··· DATA FOR REVIEW ···
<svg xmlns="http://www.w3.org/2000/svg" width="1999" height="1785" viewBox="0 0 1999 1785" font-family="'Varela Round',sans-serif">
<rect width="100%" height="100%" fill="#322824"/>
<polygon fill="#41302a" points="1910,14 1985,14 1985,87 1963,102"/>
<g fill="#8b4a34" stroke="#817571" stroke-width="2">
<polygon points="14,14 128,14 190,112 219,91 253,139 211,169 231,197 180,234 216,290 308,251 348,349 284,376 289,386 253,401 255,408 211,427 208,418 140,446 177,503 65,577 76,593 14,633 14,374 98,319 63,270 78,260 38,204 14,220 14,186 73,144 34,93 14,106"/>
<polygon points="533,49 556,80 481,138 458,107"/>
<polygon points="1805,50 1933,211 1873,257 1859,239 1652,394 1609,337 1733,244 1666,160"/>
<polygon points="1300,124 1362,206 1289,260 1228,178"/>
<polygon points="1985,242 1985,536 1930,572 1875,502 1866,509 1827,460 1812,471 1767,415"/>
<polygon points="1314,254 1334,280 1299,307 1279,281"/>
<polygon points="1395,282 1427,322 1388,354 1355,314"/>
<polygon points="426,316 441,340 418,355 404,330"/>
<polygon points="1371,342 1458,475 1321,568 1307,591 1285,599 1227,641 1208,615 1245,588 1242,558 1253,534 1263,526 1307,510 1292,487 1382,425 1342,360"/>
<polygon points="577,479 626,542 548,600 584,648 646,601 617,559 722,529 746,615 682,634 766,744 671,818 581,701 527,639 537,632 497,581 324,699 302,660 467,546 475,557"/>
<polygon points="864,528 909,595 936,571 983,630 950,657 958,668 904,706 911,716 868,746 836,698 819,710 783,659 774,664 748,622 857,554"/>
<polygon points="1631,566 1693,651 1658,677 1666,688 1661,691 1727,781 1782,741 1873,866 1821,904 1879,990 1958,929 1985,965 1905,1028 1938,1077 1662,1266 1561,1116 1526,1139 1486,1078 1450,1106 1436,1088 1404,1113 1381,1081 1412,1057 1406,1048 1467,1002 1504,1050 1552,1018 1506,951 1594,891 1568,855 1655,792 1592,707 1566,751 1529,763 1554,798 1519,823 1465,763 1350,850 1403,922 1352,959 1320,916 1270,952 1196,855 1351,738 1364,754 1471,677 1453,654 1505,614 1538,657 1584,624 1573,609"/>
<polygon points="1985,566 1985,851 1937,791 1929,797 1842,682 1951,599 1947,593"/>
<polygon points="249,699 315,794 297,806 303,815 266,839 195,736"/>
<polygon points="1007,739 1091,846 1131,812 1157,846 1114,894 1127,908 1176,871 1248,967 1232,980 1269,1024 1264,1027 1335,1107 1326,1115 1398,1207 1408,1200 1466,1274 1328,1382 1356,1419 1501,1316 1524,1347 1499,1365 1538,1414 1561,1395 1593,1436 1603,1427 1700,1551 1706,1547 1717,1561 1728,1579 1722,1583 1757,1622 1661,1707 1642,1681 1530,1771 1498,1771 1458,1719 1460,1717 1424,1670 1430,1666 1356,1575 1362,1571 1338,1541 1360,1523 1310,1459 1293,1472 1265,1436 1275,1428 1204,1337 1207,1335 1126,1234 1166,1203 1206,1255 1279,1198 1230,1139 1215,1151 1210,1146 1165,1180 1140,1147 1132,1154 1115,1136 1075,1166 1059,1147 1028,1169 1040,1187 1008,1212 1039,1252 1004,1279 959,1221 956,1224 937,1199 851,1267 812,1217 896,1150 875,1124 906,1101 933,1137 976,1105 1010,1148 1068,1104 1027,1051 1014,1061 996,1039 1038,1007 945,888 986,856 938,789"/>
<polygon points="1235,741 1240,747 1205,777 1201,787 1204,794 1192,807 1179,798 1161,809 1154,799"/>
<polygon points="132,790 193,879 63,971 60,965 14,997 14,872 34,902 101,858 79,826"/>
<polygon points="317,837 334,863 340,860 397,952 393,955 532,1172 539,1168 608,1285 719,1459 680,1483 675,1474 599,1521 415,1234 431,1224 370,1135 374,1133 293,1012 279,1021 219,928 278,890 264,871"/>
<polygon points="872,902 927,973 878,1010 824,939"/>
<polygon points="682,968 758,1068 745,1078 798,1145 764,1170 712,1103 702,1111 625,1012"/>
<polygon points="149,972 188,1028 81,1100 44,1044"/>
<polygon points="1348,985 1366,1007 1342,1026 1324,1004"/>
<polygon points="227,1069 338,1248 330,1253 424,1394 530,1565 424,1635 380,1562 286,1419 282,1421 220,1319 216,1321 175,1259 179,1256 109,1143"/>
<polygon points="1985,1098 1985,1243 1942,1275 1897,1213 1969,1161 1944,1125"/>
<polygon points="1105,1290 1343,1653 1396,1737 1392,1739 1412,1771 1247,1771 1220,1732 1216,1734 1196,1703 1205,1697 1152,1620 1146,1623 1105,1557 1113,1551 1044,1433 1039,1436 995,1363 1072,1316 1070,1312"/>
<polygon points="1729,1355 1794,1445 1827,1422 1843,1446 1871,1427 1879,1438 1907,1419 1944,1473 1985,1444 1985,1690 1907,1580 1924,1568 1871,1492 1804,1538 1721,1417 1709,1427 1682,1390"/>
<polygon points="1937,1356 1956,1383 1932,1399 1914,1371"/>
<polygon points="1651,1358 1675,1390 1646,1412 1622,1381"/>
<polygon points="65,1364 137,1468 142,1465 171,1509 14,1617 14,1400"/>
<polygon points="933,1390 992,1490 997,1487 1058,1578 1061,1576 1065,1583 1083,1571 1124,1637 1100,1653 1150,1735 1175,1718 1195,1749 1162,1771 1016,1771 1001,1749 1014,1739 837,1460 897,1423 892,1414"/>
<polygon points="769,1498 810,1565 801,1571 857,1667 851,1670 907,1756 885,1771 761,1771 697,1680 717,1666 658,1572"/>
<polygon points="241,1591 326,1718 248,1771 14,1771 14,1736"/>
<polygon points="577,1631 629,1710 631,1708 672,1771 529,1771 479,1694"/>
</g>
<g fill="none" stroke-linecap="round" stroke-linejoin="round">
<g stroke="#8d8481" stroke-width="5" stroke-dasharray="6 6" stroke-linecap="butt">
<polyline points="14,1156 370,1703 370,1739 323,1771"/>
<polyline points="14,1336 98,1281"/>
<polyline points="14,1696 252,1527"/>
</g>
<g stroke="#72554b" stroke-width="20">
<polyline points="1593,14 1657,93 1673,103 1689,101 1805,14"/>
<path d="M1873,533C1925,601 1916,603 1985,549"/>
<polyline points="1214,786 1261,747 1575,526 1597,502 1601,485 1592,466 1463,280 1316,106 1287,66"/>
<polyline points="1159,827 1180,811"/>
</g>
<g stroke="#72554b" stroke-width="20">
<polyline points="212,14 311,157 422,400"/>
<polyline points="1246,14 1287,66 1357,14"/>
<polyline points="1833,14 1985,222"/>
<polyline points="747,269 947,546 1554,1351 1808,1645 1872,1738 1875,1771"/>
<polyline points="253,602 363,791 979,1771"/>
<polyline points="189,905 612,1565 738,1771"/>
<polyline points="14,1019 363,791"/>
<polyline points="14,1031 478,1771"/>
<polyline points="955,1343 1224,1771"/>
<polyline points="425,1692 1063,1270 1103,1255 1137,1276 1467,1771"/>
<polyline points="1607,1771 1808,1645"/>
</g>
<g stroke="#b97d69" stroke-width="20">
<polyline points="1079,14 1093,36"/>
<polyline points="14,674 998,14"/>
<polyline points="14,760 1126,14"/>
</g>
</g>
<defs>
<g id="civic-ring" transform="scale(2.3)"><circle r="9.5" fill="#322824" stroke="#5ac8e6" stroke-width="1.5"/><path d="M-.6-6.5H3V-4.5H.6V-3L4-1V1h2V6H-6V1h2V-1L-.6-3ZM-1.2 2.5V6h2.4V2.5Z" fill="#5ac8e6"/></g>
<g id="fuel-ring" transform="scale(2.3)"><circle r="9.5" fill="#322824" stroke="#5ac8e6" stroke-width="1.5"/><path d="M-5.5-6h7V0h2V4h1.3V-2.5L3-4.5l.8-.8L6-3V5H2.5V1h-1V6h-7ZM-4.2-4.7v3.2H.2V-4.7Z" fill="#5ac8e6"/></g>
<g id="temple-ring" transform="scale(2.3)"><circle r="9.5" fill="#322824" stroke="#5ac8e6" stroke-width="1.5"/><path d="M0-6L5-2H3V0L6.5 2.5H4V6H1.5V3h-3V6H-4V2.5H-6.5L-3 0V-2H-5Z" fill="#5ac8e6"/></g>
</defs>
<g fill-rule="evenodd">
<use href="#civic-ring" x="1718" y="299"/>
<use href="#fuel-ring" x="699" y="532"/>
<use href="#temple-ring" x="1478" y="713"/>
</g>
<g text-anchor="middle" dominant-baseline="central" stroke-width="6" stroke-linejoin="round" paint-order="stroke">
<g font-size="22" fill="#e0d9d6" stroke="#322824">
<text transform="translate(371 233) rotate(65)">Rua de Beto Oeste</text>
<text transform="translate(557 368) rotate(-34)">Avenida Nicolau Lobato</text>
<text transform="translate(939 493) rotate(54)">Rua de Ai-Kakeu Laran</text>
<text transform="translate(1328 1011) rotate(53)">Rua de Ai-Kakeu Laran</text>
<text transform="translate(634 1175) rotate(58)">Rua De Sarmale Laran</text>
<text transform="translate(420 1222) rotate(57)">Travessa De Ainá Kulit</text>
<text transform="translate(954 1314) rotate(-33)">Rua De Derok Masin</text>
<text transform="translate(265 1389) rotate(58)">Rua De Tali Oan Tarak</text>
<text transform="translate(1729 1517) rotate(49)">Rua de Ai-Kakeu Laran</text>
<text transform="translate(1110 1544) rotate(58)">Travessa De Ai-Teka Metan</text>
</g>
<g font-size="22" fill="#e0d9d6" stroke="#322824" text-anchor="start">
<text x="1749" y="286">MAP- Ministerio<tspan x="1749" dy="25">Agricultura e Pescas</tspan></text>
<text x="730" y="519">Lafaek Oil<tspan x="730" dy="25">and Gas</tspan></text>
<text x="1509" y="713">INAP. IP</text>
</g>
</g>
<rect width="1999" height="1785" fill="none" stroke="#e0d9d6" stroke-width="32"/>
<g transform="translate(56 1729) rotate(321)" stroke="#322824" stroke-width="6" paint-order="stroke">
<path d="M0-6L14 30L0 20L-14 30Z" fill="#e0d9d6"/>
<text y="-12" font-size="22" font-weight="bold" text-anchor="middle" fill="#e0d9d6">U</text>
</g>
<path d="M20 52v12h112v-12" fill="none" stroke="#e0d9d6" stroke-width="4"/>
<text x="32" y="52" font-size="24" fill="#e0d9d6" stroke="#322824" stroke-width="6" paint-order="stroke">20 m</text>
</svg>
···
YOUR TASK — What is the number of lines in the listing above that contain the word "linecap"? Reply with that number alone.

RESPONSE AREA — 2